Excerto do texto:

- - -

Hermano Soares, boné na cabeça, sorriso aberto e gestos firmes, orienta carros como se fosse maestro de uma orquestra improvisada. Já lá vão 23 anos.
Junto ao Centro de Saúde de Penafiel, colado à Associação Empresarial, há uma figura que se repete, ano após ano, sempre no mesmo lugar. Quem chega para visitar a Agrival dificilmente passa sem reparar nele.
Hermano Soares, boné na cabeça, sorriso aberto e gestos firmes, orienta carros como se fosse maestro de uma orquestra improvisada. Já lá vão 23 anos.
“Gosto mesmo muito disto, gosto de ver os carros direitinhos, e que não batam uns nos outros. Não levo dinheiro, eu aqui nunca levei dinheiro. Dão-me o que quiserem dar, se não derem não dão, e é assim, gosto”, sustentou.

- - -

Itens apresentados:
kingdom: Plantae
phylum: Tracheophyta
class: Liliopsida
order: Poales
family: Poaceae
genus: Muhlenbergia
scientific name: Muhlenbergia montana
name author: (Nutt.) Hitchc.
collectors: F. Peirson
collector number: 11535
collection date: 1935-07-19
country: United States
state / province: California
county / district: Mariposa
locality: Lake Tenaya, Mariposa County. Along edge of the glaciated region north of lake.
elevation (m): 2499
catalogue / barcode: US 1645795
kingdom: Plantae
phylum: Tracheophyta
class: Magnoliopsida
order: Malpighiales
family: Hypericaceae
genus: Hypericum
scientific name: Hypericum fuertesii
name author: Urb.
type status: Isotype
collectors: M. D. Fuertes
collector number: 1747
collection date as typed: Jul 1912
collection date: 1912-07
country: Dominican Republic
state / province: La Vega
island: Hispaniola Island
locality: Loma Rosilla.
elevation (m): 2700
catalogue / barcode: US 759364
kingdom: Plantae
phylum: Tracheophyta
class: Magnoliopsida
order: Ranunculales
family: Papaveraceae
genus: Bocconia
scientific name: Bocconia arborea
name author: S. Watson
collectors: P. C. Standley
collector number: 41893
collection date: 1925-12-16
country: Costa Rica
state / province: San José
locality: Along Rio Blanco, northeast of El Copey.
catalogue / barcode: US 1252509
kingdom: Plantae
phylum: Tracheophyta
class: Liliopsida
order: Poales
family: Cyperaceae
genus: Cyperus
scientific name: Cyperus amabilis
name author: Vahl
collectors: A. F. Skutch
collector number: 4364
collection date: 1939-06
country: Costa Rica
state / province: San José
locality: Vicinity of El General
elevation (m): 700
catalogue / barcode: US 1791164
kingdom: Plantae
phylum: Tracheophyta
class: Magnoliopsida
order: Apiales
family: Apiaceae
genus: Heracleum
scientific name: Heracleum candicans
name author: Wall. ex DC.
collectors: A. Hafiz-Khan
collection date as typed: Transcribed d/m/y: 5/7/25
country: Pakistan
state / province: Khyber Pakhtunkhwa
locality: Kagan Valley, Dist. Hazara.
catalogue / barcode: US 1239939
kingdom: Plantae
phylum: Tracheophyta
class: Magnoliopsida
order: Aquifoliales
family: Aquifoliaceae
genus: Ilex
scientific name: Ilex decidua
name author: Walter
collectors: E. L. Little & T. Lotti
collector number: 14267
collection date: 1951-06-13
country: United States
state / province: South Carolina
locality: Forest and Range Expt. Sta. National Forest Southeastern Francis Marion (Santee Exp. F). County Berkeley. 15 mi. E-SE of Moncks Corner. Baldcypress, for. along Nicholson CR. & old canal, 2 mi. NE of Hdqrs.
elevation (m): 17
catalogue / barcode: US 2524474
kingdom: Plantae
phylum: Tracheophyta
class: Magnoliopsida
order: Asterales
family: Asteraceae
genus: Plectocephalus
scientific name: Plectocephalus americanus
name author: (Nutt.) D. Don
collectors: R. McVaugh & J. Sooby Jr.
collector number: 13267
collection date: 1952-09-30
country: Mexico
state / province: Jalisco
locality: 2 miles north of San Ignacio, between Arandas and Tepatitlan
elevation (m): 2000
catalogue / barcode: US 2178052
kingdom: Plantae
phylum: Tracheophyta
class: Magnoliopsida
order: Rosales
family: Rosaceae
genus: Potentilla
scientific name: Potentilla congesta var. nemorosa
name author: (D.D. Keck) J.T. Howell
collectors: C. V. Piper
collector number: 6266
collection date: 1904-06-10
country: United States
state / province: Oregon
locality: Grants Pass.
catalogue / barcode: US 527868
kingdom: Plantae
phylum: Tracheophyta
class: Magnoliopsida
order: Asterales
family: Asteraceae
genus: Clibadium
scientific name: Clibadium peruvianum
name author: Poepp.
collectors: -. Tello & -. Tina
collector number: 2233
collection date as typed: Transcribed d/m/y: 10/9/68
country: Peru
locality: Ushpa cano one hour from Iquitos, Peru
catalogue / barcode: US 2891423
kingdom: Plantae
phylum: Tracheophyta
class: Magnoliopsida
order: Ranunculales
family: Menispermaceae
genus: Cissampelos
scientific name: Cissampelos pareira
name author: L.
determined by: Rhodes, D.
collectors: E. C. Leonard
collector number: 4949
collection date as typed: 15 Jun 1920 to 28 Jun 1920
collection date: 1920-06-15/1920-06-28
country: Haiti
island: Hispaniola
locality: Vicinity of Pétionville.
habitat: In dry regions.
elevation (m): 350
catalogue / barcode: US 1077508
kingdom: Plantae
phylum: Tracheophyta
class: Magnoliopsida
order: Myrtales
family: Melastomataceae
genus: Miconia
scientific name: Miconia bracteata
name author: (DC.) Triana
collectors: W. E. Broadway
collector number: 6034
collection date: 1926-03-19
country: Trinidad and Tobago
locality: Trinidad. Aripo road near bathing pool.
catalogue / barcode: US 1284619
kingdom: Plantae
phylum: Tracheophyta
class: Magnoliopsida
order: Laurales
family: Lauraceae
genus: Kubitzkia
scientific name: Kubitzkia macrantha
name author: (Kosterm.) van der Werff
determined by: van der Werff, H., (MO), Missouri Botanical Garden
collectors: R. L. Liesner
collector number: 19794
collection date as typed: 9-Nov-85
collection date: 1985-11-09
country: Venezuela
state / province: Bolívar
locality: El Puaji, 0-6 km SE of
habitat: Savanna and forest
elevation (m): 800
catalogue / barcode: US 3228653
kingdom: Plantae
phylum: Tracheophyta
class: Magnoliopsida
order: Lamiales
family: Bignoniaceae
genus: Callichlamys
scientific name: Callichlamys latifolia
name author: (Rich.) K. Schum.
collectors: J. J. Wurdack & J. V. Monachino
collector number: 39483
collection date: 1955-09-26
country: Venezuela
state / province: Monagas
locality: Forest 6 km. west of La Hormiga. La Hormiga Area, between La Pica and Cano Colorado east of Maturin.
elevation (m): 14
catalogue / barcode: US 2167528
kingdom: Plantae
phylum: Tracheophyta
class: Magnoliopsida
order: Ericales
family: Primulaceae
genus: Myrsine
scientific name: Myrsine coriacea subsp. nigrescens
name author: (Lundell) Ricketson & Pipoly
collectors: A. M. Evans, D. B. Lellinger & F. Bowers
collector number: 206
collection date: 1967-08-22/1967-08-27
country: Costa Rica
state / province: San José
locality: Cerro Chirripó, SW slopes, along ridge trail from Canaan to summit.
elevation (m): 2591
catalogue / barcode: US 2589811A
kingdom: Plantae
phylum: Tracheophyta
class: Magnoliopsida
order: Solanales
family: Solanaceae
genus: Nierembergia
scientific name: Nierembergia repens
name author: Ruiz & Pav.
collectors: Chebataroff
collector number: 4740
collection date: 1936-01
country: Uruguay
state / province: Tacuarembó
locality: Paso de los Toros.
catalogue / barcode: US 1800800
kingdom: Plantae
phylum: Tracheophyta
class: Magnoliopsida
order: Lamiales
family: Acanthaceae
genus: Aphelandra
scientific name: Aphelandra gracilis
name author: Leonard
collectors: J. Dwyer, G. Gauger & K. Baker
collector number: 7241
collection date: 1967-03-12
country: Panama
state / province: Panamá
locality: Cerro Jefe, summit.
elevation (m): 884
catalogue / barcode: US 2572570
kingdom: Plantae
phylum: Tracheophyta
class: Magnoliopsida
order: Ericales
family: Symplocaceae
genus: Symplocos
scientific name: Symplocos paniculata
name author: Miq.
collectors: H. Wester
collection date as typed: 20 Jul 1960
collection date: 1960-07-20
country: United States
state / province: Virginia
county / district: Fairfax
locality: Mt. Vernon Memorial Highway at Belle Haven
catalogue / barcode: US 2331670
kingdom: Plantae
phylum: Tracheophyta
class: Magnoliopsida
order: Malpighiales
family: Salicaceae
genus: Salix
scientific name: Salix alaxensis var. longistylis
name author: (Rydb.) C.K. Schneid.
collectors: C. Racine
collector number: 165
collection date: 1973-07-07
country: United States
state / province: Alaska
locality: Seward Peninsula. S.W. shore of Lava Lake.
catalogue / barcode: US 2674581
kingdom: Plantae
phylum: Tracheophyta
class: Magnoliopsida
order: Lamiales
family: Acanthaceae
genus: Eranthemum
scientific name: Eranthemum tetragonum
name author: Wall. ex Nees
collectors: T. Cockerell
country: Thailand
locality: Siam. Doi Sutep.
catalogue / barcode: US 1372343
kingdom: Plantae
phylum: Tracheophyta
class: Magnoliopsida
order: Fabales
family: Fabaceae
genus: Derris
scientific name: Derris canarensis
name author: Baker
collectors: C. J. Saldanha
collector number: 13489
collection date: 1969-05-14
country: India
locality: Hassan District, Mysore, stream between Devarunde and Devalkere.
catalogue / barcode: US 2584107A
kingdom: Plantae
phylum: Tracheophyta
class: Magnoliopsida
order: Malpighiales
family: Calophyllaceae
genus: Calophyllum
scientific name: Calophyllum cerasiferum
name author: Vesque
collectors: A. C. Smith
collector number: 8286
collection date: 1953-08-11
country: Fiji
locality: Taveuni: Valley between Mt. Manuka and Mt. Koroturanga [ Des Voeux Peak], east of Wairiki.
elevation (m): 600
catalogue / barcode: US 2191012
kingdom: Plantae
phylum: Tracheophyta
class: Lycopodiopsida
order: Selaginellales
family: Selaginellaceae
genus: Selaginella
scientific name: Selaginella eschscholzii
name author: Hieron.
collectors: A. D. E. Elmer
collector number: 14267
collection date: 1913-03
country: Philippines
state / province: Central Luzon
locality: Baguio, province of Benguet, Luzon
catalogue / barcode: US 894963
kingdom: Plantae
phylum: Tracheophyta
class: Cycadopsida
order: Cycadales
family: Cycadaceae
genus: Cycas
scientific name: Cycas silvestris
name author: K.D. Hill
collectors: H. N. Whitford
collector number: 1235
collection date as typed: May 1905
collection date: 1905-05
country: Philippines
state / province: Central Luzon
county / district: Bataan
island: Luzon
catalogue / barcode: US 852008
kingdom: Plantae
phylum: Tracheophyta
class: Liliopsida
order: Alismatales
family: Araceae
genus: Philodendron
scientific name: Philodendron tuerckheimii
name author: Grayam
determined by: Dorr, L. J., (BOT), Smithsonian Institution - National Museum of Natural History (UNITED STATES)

- - -

Verifique a compreensão:
1) Segundo o excerto, há quantos anos Hermano Soares orienta carros?
2) Resuma o excerto em duas frases.
3) Reescreva o trecho do excerto que vai de "Junto ao Centro" até "sem reparar nele.", substituindo "Penafiel" por "Paredes".
Os itens constituem material à parte, independente do excerto.

Respostas por tarefa:
1) Há 23 anos.

2) Junto ao Centro de Saúde de Penafiel, Hermano Soares orienta carros há 23 anos, sempre no mesmo lugar, e quem visita a Agrival dificilmente passa sem reparar nele. Ele afirma que gosta muito de ver os carros direitinhos e que nunca leva dinheiro, aceitando o que lhe quiserem dar.

3)
Junto ao Centro de Saúde de Paredes, colado à Associação Empresarial, há uma figura que se repete, ano após ano, sempre no mesmo lugar. Quem chega para visitar a Agrival dificilmente passa sem reparar nele.